**Action item:** Nothing but an exact copy is wanted here: the line with "EU Commits €137 Billion Aid to Poland" and all the lines that follow it in the entries below.

**Data in this exercise:**
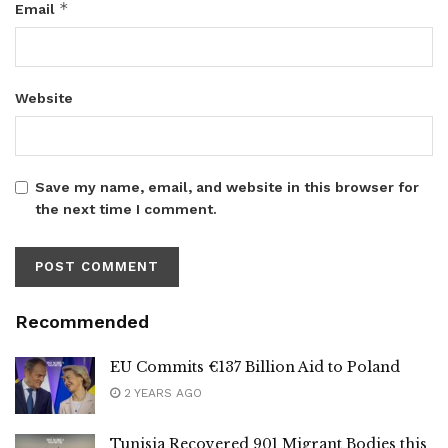
*
Email
Website
Save my name, email, and website in this browser for
the next time I comment.
Recommended
EU Commits €137 Billion Aid to Poland
2 YEARS AGO
Tunisia Recovered 901 Migrant Bodies this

**Written response:**
EU Commits €137 Billion Aid to Poland
2 YEARS AGO
Tunisia Recovered 901 Migrant Bodies this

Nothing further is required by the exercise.